SET EXERCISE -
Reproduce verbatim the lines starting with the line containing "name author: (Poir.) Kerguélen" and ending with the line containing "genus: Jasminum", including both of those lines.
··· INPUT FOR THIS TASK ···
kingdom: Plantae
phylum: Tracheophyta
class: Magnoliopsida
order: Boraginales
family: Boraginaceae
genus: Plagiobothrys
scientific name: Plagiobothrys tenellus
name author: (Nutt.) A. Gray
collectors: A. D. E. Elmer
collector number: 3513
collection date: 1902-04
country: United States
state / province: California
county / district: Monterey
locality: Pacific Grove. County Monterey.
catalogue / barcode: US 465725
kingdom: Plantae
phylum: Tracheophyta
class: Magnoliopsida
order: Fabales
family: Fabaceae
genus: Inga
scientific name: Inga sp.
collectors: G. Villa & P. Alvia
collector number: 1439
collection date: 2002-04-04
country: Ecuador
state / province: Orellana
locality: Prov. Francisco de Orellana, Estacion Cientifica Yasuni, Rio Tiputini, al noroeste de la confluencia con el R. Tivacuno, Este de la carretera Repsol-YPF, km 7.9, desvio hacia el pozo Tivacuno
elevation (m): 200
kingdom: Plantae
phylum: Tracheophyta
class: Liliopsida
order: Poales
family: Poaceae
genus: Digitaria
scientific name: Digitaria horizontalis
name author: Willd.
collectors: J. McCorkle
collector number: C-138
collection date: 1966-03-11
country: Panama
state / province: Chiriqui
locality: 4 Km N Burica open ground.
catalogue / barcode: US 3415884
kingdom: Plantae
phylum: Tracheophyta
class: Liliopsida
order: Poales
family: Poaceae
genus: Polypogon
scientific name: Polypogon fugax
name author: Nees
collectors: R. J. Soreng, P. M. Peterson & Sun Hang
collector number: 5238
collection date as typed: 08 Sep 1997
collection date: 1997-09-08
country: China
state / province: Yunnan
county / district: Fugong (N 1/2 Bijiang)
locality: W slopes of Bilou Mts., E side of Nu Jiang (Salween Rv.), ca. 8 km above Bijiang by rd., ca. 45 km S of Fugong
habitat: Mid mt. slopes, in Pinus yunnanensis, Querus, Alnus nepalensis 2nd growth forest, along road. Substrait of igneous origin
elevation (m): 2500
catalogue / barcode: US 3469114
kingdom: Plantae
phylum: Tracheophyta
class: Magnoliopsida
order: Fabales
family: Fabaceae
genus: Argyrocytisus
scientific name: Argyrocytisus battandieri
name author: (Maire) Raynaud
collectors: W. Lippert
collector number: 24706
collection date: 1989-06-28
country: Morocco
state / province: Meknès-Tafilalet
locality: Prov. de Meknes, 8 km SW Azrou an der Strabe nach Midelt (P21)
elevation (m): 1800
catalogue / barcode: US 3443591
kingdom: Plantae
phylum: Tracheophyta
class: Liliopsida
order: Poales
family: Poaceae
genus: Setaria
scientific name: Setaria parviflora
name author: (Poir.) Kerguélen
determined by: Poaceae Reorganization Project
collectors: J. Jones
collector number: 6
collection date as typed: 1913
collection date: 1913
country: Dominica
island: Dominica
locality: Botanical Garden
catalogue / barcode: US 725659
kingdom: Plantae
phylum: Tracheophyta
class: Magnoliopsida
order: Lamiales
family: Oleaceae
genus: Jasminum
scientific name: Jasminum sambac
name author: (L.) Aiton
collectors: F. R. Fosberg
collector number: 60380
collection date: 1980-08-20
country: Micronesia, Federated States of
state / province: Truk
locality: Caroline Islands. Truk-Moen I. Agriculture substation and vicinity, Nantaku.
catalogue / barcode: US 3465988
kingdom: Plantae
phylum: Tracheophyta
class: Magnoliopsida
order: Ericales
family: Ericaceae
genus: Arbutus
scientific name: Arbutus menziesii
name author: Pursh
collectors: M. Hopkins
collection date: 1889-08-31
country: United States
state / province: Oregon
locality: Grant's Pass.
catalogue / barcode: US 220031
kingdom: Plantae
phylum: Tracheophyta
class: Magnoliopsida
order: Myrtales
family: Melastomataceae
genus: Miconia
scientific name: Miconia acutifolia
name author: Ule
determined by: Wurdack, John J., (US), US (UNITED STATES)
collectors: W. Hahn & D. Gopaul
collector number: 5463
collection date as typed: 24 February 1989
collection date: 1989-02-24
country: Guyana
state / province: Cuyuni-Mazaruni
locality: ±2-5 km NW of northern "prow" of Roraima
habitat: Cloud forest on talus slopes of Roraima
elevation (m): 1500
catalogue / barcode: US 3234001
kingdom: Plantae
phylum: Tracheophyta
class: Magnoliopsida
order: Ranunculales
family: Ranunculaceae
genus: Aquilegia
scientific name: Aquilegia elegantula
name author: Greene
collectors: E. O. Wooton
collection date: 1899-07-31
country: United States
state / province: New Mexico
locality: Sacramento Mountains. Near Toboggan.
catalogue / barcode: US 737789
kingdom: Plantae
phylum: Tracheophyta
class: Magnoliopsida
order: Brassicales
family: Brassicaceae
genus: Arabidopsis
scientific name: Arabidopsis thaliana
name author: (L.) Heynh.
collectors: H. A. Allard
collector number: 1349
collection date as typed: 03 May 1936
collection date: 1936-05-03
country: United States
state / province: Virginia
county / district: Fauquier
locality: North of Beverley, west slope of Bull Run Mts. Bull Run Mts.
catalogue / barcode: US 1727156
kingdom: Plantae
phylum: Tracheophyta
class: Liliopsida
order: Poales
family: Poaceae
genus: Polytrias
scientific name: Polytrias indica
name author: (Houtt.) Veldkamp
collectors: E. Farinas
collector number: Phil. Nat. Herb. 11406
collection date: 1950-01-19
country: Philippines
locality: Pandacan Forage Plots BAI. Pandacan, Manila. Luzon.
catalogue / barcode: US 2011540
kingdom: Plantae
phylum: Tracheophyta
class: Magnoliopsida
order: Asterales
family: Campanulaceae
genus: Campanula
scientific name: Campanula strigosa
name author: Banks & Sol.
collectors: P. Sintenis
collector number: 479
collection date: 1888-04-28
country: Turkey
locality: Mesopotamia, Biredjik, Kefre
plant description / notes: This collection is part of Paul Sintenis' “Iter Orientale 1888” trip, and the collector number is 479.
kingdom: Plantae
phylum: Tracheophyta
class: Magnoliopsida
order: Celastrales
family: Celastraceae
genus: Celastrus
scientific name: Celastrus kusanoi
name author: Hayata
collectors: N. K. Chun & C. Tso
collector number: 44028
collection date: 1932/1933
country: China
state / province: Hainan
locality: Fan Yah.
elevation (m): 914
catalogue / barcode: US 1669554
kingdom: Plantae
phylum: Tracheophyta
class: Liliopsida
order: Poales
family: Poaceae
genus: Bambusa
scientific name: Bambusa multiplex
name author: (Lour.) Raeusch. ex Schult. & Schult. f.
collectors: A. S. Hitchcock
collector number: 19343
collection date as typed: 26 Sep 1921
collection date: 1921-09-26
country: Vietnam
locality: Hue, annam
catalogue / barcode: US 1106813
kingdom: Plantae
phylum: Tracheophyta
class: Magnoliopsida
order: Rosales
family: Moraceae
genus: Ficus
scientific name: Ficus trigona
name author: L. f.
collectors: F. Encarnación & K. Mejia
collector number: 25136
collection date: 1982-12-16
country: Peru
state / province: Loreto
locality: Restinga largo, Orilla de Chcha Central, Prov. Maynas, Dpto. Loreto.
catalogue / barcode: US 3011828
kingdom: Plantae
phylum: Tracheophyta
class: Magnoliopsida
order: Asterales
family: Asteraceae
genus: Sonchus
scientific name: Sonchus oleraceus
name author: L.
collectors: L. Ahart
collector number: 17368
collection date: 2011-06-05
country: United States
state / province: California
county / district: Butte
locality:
···
FULL OUTPUT -
name author: (Poir.) Kerguélen
determined by: Poaceae Reorganization Project
collectors: J. Jones
collector number: 6
collection date as typed: 1913
collection date: 1913
country: Dominica
island: Dominica
locality: Botanical Garden
catalogue / barcode: US 725659
kingdom: Plantae
phylum: Tracheophyta
class: Magnoliopsida
order: Lamiales
family: Oleaceae
genus: Jasminum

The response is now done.